Varied granularity encoding based evolutionary algorithm for multi-objective intensity-modulated radiation therapy optimization

Intensity-modulated radiation therapy is an interesting multi-objective optimization problem, which holds a large number of aperture shape-related variables, posing a stiff challenge to existing algorithms. To efficiently solve this problem, we propose a varied granularity encoding method in this paper, where the granularity of encoding of the shape in the multi-leaf collimator is progressively refined during the optimization. Specifically, at the beginning of the search, a coarse encoding is adopted by dividing the aperture shape-related variables into several groups and representing each group by one bit, which achieves effective search space reduction for the aperture shape. During the evolution, the granularity of encoding aperture shape-related variables is gradually varied from coarse to fine by reducing the size of each group until only one variable is contained in the group.
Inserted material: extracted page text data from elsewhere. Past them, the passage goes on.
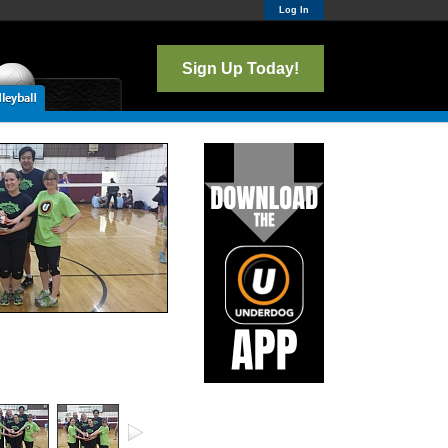
Log In
Sign Up Today!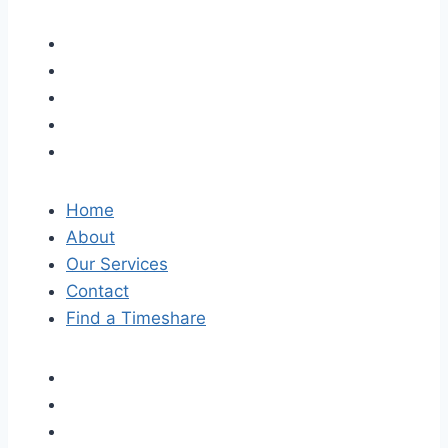
Home
About
Our Services
Contact
Find a Timeshare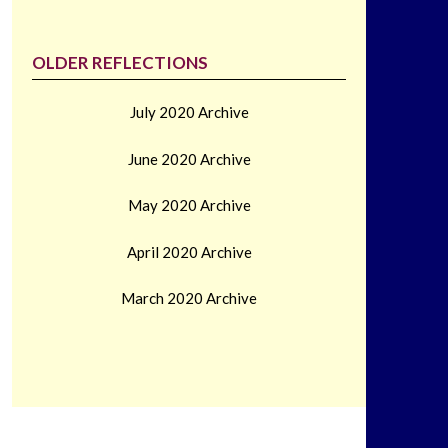
OLDER REFLECTIONS
July 2020 Archive
June 2020 Archive
May 2020 Archive
April 2020 Archive
March 2020 Archive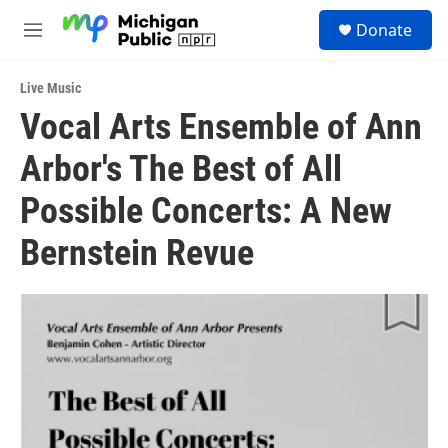
Skip to main content
S
Donate
e
M
a
e
r
n
c
Live Music
u
h
Vocal Arts Ensemble of Ann
u
Arbor's The Best of All
e
r
y
Possible Concerts: A New
Bernstein Revue ­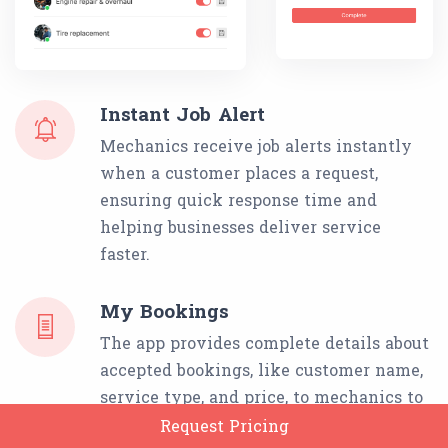
Instant Job Alert
Mechanics receive job alerts instantly
when a customer places a request,
ensuring quick response time and
helping businesses deliver service
faster.
My Bookings
The app provides complete details about
accepted bookings, like customer name,
service type, and price, to mechanics to
prevent delays or missed services.
Request Pricing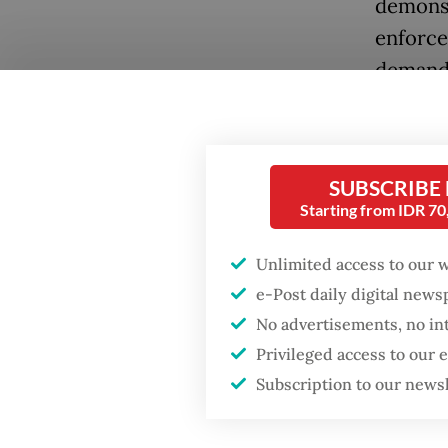
demonst
enforce
demands
systemi
margina
The cha
SUBSCRIBE
Starting from IDR 7
frustra
distrus
Unlimited access to our 
the Hou
e-Post daily digital new
single d
No advertisements, no in
Privileged access to our
The wav
Subscription to our news
ended, 
Popular
quickly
With the proposed varied granularity encoding method, an evolutionary algorithm is suggested based on a popular evolutionary multi-objective framework (NSGA-II), where an adaptive switching method is developed to determine whether the granularity level needs to be reduced according to the convergence status of the population. The experiment empirically investigates the performance of the proposed varied granularity encoding method based evolutionary algorithm on eight clinical instances with the number of aperture shape-related variables ranging from 1932 to 3180. Compared with seven representative evolutionary algorithms and one traditional direct aperture optimization algorithm, the proposed algorithm demonstrates statistically significant improvements in hypervolume, inverted generational distance, and dose-volume histogram. The experimental results reveal that the proposed algorithm not only exhibits competitiveness but reduces computational time in radiotherapy optimization.